DATA SUPPLIED
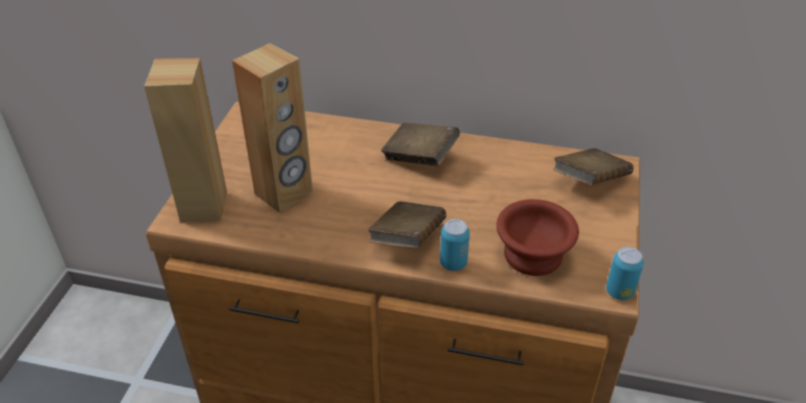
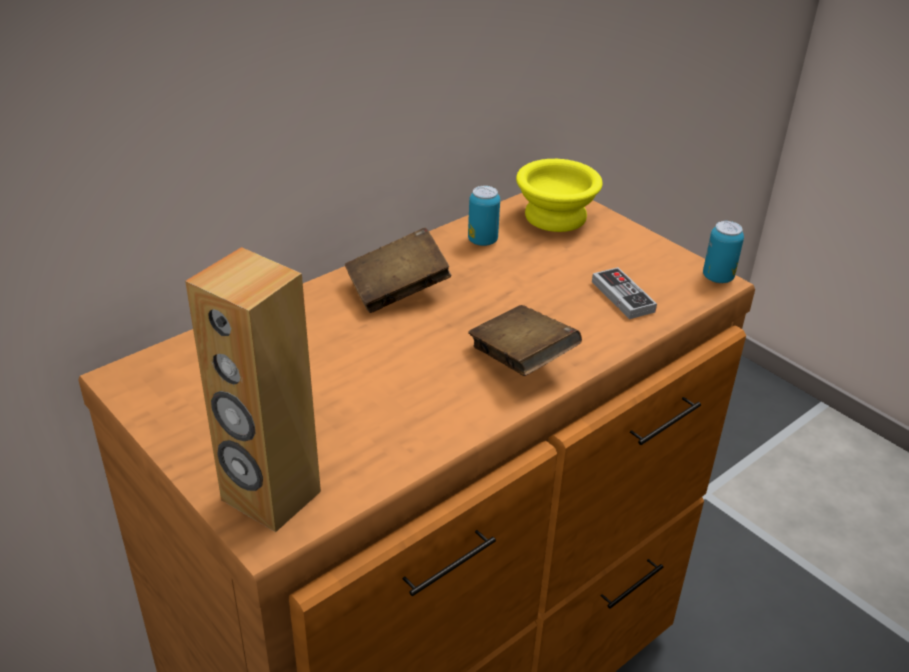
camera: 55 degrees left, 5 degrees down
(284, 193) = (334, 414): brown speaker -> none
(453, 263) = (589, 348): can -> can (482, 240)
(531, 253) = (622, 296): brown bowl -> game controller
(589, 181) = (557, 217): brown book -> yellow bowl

---

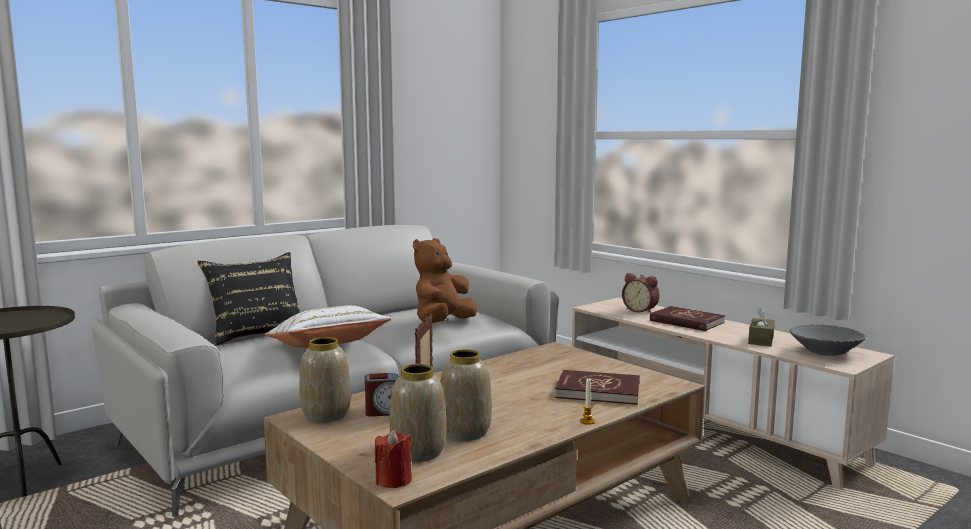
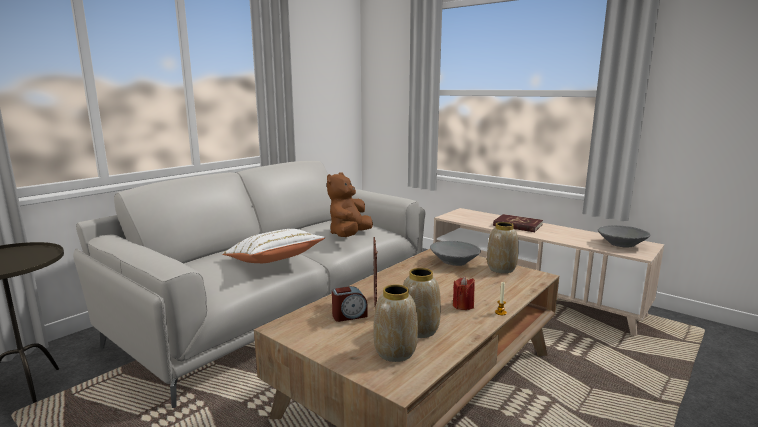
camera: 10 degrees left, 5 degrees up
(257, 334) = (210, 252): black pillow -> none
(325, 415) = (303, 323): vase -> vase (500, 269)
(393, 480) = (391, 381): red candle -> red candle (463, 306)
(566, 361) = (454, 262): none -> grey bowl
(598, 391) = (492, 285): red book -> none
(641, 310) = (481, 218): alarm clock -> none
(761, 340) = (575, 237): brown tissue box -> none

==

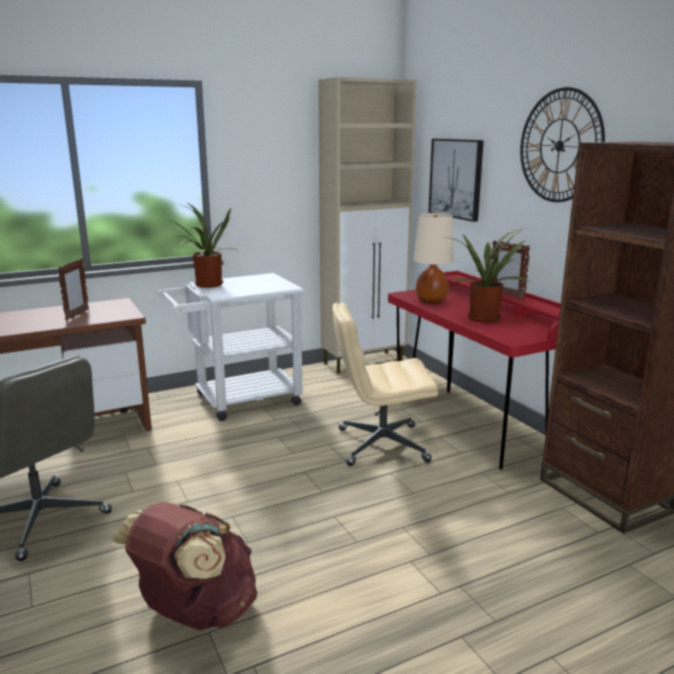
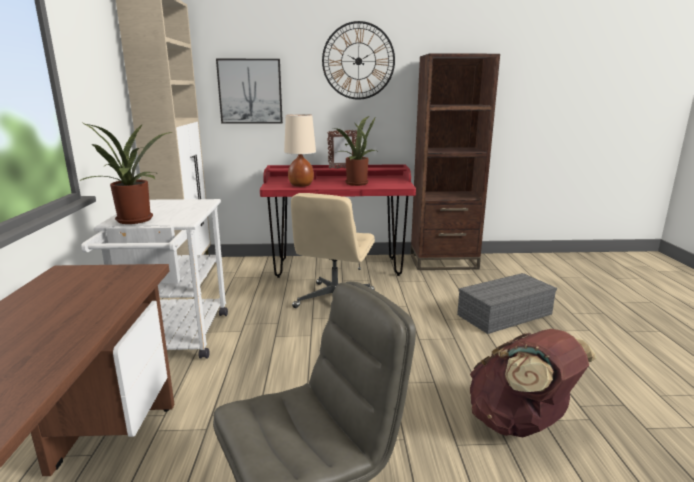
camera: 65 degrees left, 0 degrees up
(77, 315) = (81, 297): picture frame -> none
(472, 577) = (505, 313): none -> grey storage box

WORK TO BE COMPLETED
Reproduce exactly, and with no other material, the lines between those holding "(284, 193) = (334, 414): brown" and "(589, 181) = (557, 217): brown", inclusive.

ANSWER SECTION
(284, 193) = (334, 414): brown speaker -> none
(453, 263) = (589, 348): can -> can (482, 240)
(531, 253) = (622, 296): brown bowl -> game controller
(589, 181) = (557, 217): brown book -> yellow bowl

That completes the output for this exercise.